Spadając z konia kałmuckiego,
Jak pijany Zyuzya i Francuz
Zostałem schwytany...

Faktem jest, że w obwodzie pskowskim, gdzie Puszkin przez długi czas przebywał na wygnaniu, „zyuzya” nazywana jest świnią. Ogólnie rzecz biorąc, „pijany jak pijak” jest analogiem potocznego wyrażenia „pijany jak świnia”.

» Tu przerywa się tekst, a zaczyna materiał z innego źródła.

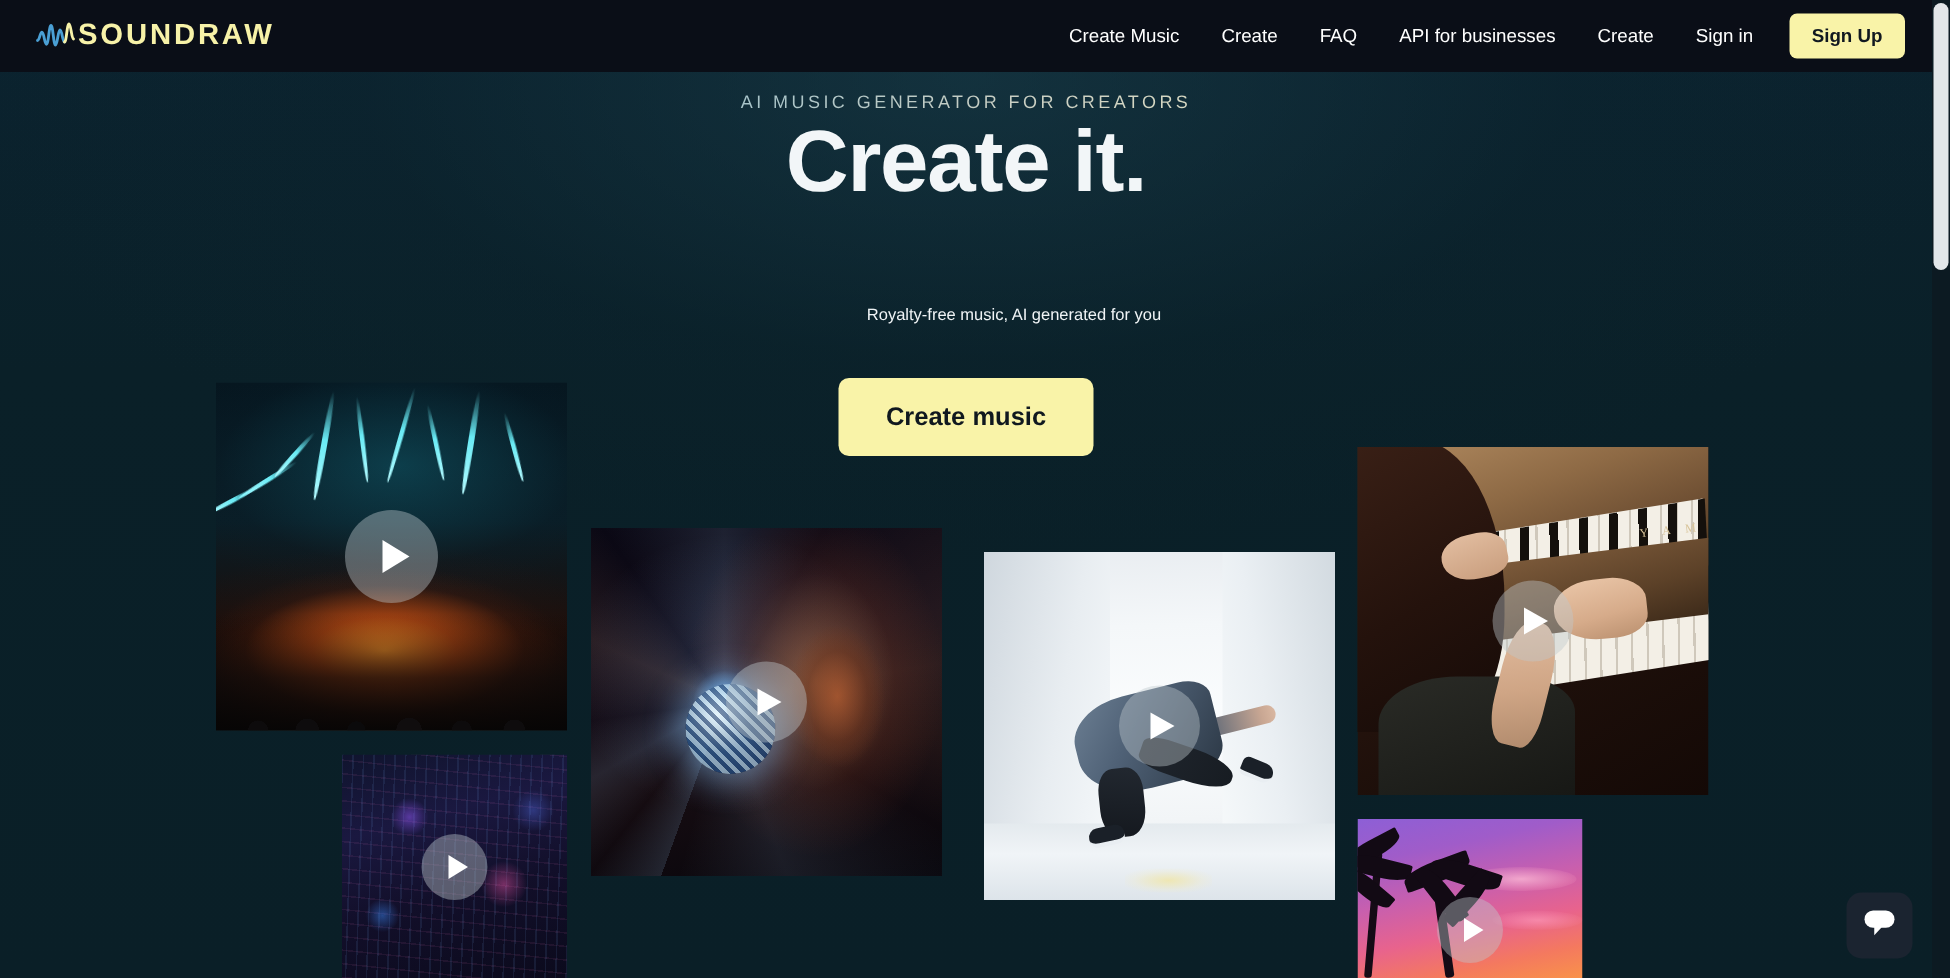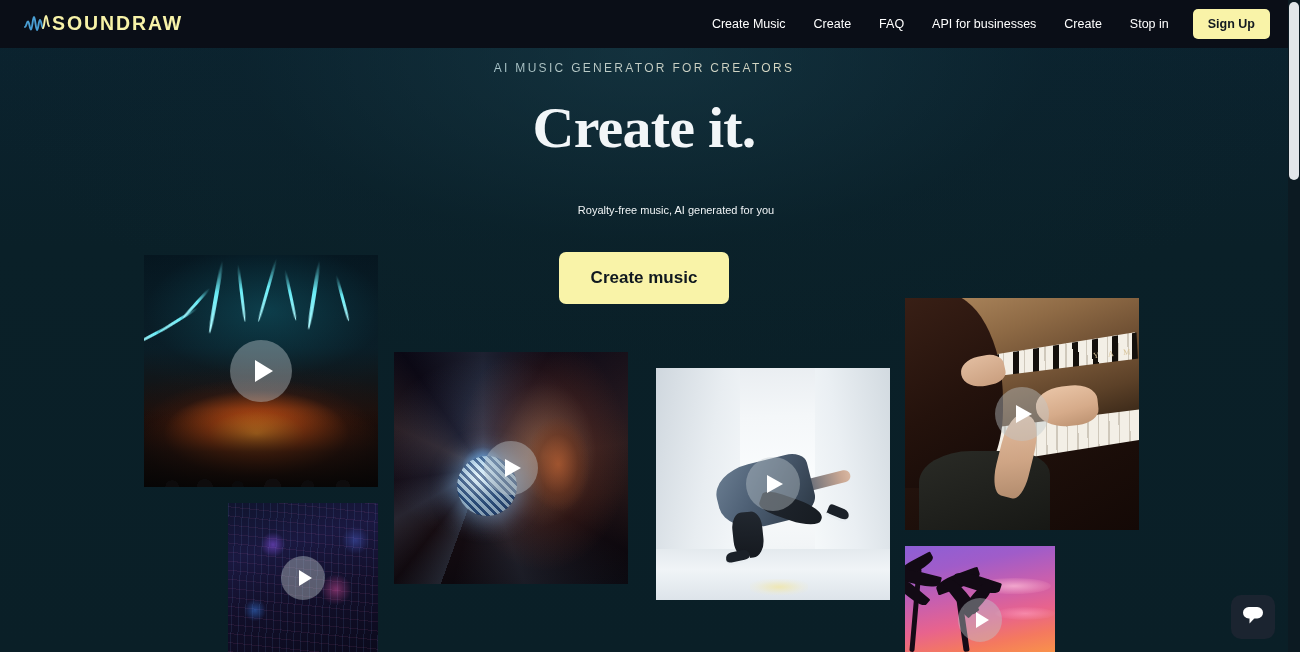"Stop in" a.nav-item { text: Stop -> Sign }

Obiecany czekał już trzy lata
Według jednej wersji jest to nawiązanie do tekstu biblijnego, do księgi proroka Daniela. Mówi: „Błogosławiony ten, który czeka i dożyje tysiąca trzydziestu pięciu dni”, czyli trzech lat i 240 dni. Biblijne wezwanie do cierpliwego czekania zostało przez lud w humorystyczny sposób zinterpretowane, ponieważ pełne powiedzenie brzmi następująco: „Trzy lata czekają na obiecane, ale czwartego odmawiają”.

Biuro Sharashkina
Biuro otrzymało swoją dziwną nazwę od gwarowego słowa „sharan” („śmieci”, „gołytba”, „oszust”). W dawnych czasach tak nazywano wątpliwe stowarzyszenie oszustów i oszustów, dziś jest to po prostu organizacja niegodna, nierzetelna.

Schowaj to do schowka
W dawnych czasach na Rusi nie było gumek. Dlatego spodnie trzymano w pasie specjalną liną - „gasznikiem”. Kiedy ktoś chował mu coś za pasek spodni, mówili: „ukrył to w schowku”.